= Hayreddin Tokadi =

Ottoman Islamic scholar

Hayreddin Tokadi or Tokadi Hayreddin (b. Konuralp – d. 1525/1530, Bolu), an Ottoman Islamic scholar (alim) and saint (wali) of the widespread Khalwati Sufi order (tariqa) buried in Bolu.

Hayreddin Efendi was brought up next to Cemâl-i Halveti (Cemaleddin), known as Çelebi Khalifa, the leader of the Cemâliyye branch, one of the four main branches of the Khalwati tariqa. He joined him while he was in Tokat, continued his studies in Amasya, and went to Istanbul on the orders of his mentor (murshid). Sultan Bayezid II met Hayreddin-i Tokadi when he was governor of Amasya, and after he became sultan he met with him at the Sümbül Efendi (a successor of Çelebi Khalifa Cemaleddin) dergah in Istanbul where he entered seclusion. Hayreddin-i Tokadi continued his guidance (irshad) activities in Bolu and Düzce Pazar and was the mentor of Shaban Wali, the founder of Halvetiyye-Şâbâniyye order. In addition to him, he trained caliphs such as Muslihuddin-i Konrapavi and Mahmud-i Kürevi.

== Name mixup ==
The first authors to mention Hayreddin Effendi are Nev'îzâde Atâî (Zeyl-i Şekāik, p. 62), Şeyhî Mehmed Efendi (Vekāyiu'l-Fuzalâ, p. 51), and İbrâhim Hâs (Şabaniyya Silsilesi, p. 65) and they state he was from Konrapa, a town in Bolu Province in Ottoman times, present-day Konuralp in Düzce Province. Omer Fuadi, the contemporary of Atai and a Halveti-Shabani sheikh, stated that Hayreddin was active in Bolu without giving any information about his place of birth. In later sources such as Tomar-Halvetiyye (pp. 57, 62–63) and Sefîne-i Evliyâ (III, pp. 512–513) and in studies based on these, evidence suggests Hayreddin Efendi was thought of being from Tokat because he was confused with another Halveti sheikh of the same name mentioned in Cemaleddin Hulvî's Lemezât (v. 280b - 281a).

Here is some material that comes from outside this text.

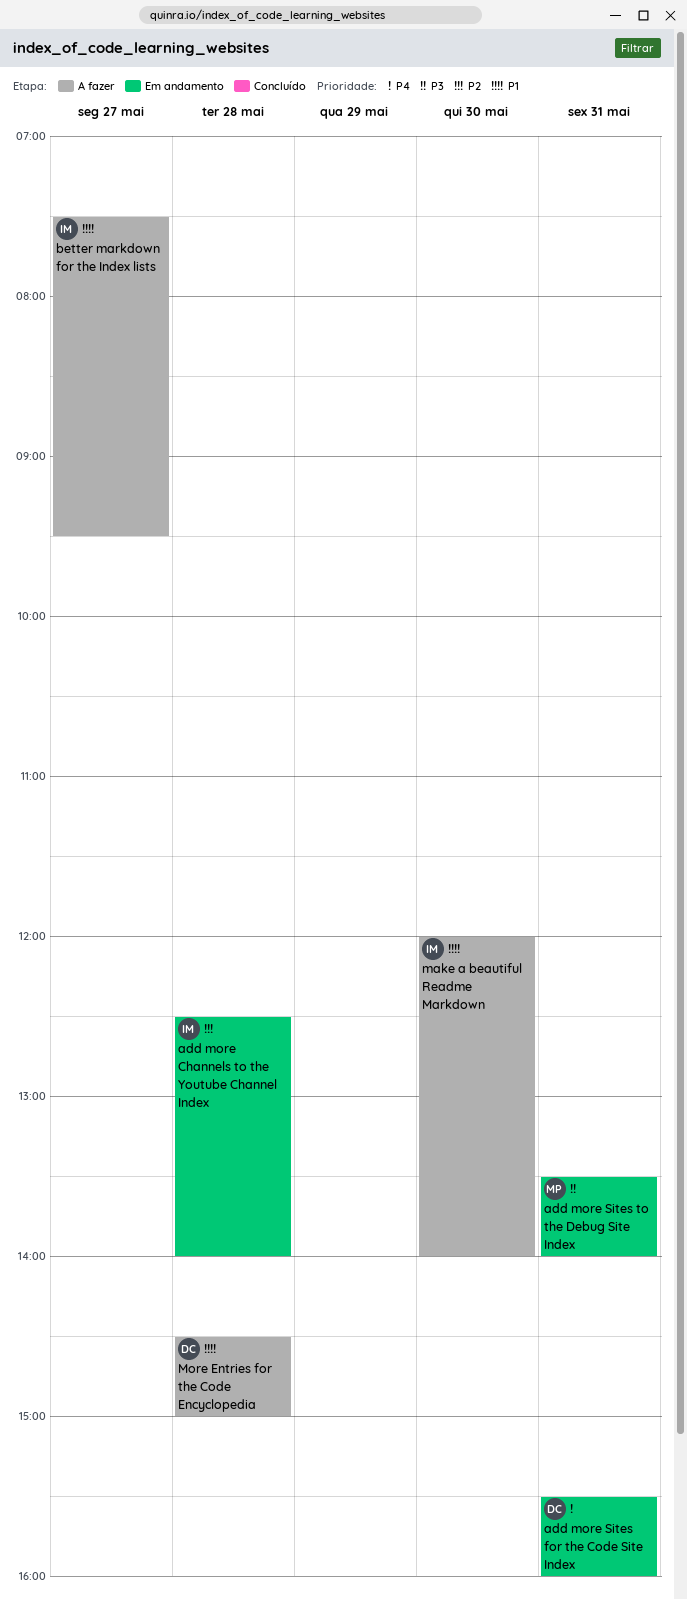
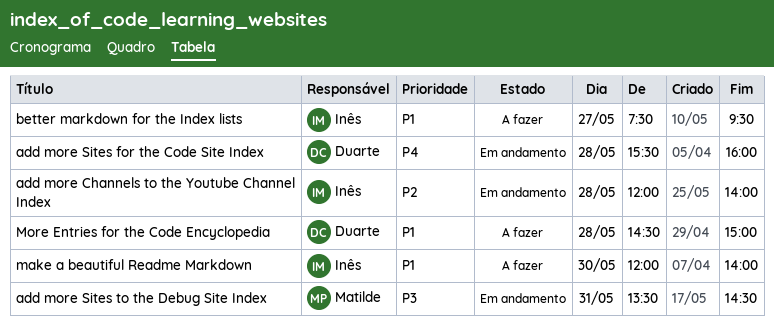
add more Channels to the Youtube Channel Index, begins: 12:30 -> 12:00
add more Sites for the Code Site Index, day: May 31 -> May 28
add more Sites to the Debug Site Index, ends: 14:00 -> 14:30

Hayreddin Efendi of Tokad, whom Hulvî met in Bursa in 1008 AH (1599-1600 AD), became a follower of Shaban Efendi of Kastamonu (Şaban-ı Veli) who in turn was one of the caliphs (successors) of Hayreddin Efendi of Konrapa. On the other hand, Hayreddin Efendi of Tokad was engaged in irshad activity in Bursa. He died in 1018 (1609) and was buried in Bursa (ibid).

== Legacy ==
A Halveti-Shabani sheikh, Ibrahim Has, states that Hayreddin Efendi died in 931 (1525), was buried in a place called Dutaş in Bolu, and says that his grave is among the great pilgrimage sites. The estimated date of Shaban Wali becoming a disciple of Hayreddin Efendi in Bolu is 925 (1519) and he was sent to Kastamonu as a caliph after serving him for twelve years. In this case, it follows that Hayreddin Efendi died in 937 (1530).

The tomb (türbe) of Hayreddin Tokadi lies in his dergah at a distance of 13 km from Bolu city center, close to Lake Abant exit of TEM highway midway between Istanbul and Ankara. Annual commemoration ceremonies are held here with a wide participation in the summer season.